Remembering Jeannine

When I heard yesterday of Jeannine Belisle’s death, my mind was filled with so many memories. We worked together for 21 years. For most of that time she was a vice principal, then later principal. For all of that time I was an English teacher. I never wanted to be an administrator, especially not a vice principal. I wasn’t cut out for a job where one dealt almost exclusively with problems and the students and staff causing them.

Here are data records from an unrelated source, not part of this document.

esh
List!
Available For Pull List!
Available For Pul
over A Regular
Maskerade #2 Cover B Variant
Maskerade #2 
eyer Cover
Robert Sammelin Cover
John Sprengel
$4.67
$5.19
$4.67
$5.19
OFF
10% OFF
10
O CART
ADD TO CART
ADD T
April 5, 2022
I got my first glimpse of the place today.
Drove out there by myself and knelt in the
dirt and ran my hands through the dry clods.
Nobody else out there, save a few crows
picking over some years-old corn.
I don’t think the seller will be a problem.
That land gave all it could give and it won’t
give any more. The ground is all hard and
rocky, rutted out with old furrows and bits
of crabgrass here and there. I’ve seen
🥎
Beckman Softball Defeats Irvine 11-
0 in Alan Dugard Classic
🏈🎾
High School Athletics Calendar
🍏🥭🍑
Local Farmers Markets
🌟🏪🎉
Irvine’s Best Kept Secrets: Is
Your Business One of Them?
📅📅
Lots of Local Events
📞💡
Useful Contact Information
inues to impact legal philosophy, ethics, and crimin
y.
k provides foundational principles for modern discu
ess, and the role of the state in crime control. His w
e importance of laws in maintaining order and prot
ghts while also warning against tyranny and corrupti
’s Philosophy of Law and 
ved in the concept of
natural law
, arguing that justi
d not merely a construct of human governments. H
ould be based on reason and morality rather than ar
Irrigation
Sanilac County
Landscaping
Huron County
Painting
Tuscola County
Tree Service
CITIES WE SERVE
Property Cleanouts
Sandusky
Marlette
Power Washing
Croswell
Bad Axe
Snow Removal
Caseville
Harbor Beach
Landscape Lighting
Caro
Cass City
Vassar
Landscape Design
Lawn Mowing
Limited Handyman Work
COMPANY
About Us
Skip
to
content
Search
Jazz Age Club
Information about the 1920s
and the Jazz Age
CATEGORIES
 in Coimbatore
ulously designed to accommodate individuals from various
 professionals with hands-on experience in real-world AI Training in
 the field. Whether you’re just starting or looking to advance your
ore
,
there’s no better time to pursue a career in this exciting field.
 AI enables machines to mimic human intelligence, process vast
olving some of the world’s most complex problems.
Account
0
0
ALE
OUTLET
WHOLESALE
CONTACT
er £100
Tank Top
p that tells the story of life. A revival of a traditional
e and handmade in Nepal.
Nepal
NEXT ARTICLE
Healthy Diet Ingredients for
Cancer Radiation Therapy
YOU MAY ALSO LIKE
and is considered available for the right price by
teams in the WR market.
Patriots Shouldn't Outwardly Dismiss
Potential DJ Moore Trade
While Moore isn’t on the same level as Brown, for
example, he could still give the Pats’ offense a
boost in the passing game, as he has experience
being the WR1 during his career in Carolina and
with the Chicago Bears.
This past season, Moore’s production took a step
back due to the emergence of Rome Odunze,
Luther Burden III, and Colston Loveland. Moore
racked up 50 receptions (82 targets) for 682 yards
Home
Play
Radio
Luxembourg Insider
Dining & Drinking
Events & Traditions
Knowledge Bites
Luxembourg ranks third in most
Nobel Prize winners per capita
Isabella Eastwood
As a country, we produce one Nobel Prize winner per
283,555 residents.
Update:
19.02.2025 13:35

Few people are cut out for the job. Jeannine was the rare exception. Janeula Burt summed it up well. She was “fair and impartial, stern yet compassionate,intimidating and funny,” and, I would add, sometimes all at once, like the day I had captured a white mouse someone had let loose in the suspension room. I dropped the rodent into the envelope used for attendance and brought it to Jeannine’s office. (Where else?) After a good laugh, she returned Micky to the science lab, and hunted down the abductor who turned up the next day in suspension, but this time sans mouse. It’s easy to see why so many former students were remembering her so fondly on Facebook today.

I was fortunate to know her on another level. We were both single women who loved our siblings’ children. From time to time we would sit in her office and
just flat out brag—she about her nine nieces and nephews, and me about my four nephews. She had a huge heart whose love seemed boundless. She also had a wicked sense of humor. She wore sequined sneakers to caf duty. Her office was covered with Snoopy and Charlie Brown posters, and in private could tell some very funny stories. 
Jeannine was also extraordinarily generous. When one year I gave her a Winslow Homer calendar, she turned around and presented me with one of her original water colors—a copy of “On the Cliff” that I had admired. Every year when I reached out to friends and family to support me in the American Cancer Society's Relay for Life, Jeannine was always there with a check. Sadly, cancer was something else we had in common.

In the past several years I’ve been able to keep up with Jeannine on Facebook. Her entries were mostly about getting together with family and friends, traveling to Maine, enjoying lobster, and always her visits with Rosa. It was on Facebook she said that the cancer had returned. When I hadn’t seen a post in a while, I suspected the news was not good.
The last post I saw from her was, “I’m fighting.” I believe it. Jeannine was always fighting to get everything out of life that she could, and, in the process, she made life so much richer for those of us who were privileged to know her.